Seattle-based file storage vendor Qumulo is making a series of announcements today. At the top of the list is Qumulo File Fabric [QF2], an enhanced version of their core offering, and what they are calling the world’s first universal scale file storage system, with a single file domain that encompasses both the data centre and the public cloud. They are also announcing QF2’s immediate availability on the AWS cloud. In addition, they are also announcing the launch of their new Trends Service, a Web-based service that supplements their cloud monitoring with cross-cluster visibility.
“We are making a number of big announcements,” said Jay Wampold, Qumulo’s VP of Marketing.
Wampold said that the storage industry hasn’t changed all that much in the last fifteen years, since the last distributed storage system introduced by Isilon almost two decades ago. Qumulo sees themselves as a key player in a new market category – universal scale file storage, which is the logical extension of scale-out NAS.
“Universal scale file storage scales to billions of files, across operating environments into the cloud,” Wampold said. “Data for years has been stored as safes, but the real value of data is the ability to use it in managed access and collaborate with it globally. Our distributed file system provides the real time visibility and control for this, and scales to the multi-petabyte level.”
“Data needs to move around to achieve its full value,” said Ben Gitenstein, Qumulo’s Senior Director of Product Management. “QF2 is a fabric that connects clusters across the world, on-prem or in the cloud, and provides the best performance of any file product in the world.”
Gitenstein said that many of Qumulo’s customers, like Dreamworks, have over a billion files. They run on industry-standard hardware and use block-based tiering of hot and cold data for flash performance at low cost. Real-time visibility and control provides the ability to see real-time usage, activity and throughput at any level of the unified directory structure, regardless of the number of files. Data sets can be in data centres or the cloud, with full collaboration between them.
The key addition in QF2 is continuous replication technology.
“With QF2, we are adding new cross-cluster continuous replication capabilities, so data can move between any Qumulo clusters, whether on-prem or in the cloud,” Gitenstein stated. QF2 also adds real-time quotas, advanced directory-level snapshots, and real-time visibility into large data sets.
Also new in QF2 is a Qumulo Trends Service.
“This is a universally available Web-based service built on top of our cloud monitoring service,” Gitenstein said. “We have always provided deep visibility inside each cluster. Now we have cross-cluster visibility as well.”
Qumulo Trends Service is part of the core subscription, not an extra add-on.
“If your subscription is up to date, you have access to the service,” Gitenstein said.
Co-incident with the QF2 launch, Qumulo also announced its immediate availability on Amazon Web Services [AWS].

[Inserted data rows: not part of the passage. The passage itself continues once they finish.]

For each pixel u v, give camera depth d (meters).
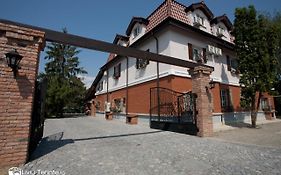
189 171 4.13
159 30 12.78
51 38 5.83
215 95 14.36
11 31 4.69
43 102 6.99
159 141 7.46
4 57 4.58
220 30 17.02
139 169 4.26
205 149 6.15
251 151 5.88
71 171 4.11
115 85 20.44
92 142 7.25
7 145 4.38
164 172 4.07
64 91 26.64
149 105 13.63
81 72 39.09
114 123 15.25
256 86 12.12
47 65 36.31
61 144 6.86
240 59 12.86
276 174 3.91
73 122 16.44
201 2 14.94
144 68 14.78
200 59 13.68
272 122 16.44
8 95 4.52
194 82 9.20
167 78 12.15
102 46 6.84
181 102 10.21
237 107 16.31
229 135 9.13
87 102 32.91
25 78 4.80
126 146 6.55
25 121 4.68
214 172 4.07
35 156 5.23
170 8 13.59
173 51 12.16
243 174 3.94
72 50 38.50
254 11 12.55
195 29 13.04
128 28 17.80
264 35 12.33
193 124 8.95
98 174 3.95
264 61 11.95
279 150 6.00
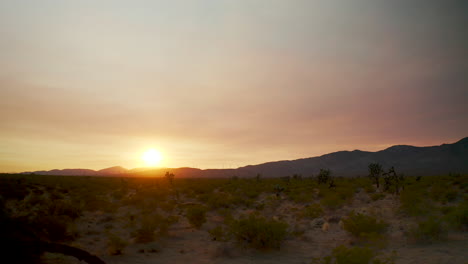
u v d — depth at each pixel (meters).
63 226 9.98
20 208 15.74
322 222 16.81
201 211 16.67
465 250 9.47
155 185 44.09
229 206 24.19
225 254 10.92
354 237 12.81
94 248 11.34
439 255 9.06
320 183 44.78
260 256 10.68
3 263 5.69
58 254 8.66
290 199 29.05
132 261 10.09
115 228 15.81
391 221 15.90
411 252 9.64
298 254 10.87
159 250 11.78
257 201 28.75
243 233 11.98
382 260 8.65
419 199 19.02
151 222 13.77
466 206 14.33
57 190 30.56
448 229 11.87
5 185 26.22
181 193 35.78
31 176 45.41
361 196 28.64
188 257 10.83
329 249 11.40
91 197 24.59
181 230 16.12
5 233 6.11
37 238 6.85
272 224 11.84
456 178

“Customers want to go to cloud for three reasons – to take advantage of elasticity, for the geographic reach, and for the innovation,” Wampold said. “Until now though, users of large-scale files haven’t been able to take advantage of these. Cloud-only solutions don’t have on-prem data connection and lack important enterprise features. Cloud is a big cheap disk drive for legacy storage appliance vendors, but none really give visibility and control into the data footprint in cloud, leading to overprovisioning.”
“Azure and Google have different roles in our portfolio,” Wampold said. “The Google cloud is strong with media and entertainment and life sciences, and with our customers in Canada. Azure has less organic traction, but a lot of enterprise customers have deep relationships with Microsoft. Customers will be easily able to migrate between the different public louds because of the nature of our clusters.” Wampold could state for the record only that the other clouds would be supported “soon.”
The AWS cloud initiative puts QF2 on the public cloud, and also is a key element in Qumulo’s strategic reorientation. Over the last year Qumulo has restructured significantly, with the old CEO moving to the CTO role, and old Isilon hands taking top roles. This included Bill Richter, who came in as CEO last November. This summer, they announced an extremely significant new partnership with HPE, including a validated solution which goes to market through HPE and its channel, with their software being sold on HPE’s high-density Apollo 4200 servers. The deal essentially makes HPE and its channel Qumulo’s channel.
“The HPE relationship is foundational for us,” Wampold said. “All our other vendor relationships are additive to the HPE relationships. We are spotlighting Dreamworks, who became a customer through HPE, but we have significant customer wins beyond Dreamworks. We have great traction already from the HPE relationship.”
The plan is to make their software available on other hardware vendors besides HPE.
“We will expand that portfolio of third-party hardware vendors on which we run, with our channel and sales motions driving those relationships,” Wampold said. “There really aren’t that many other potential relationships, but we will offer customers as much choice as possible.”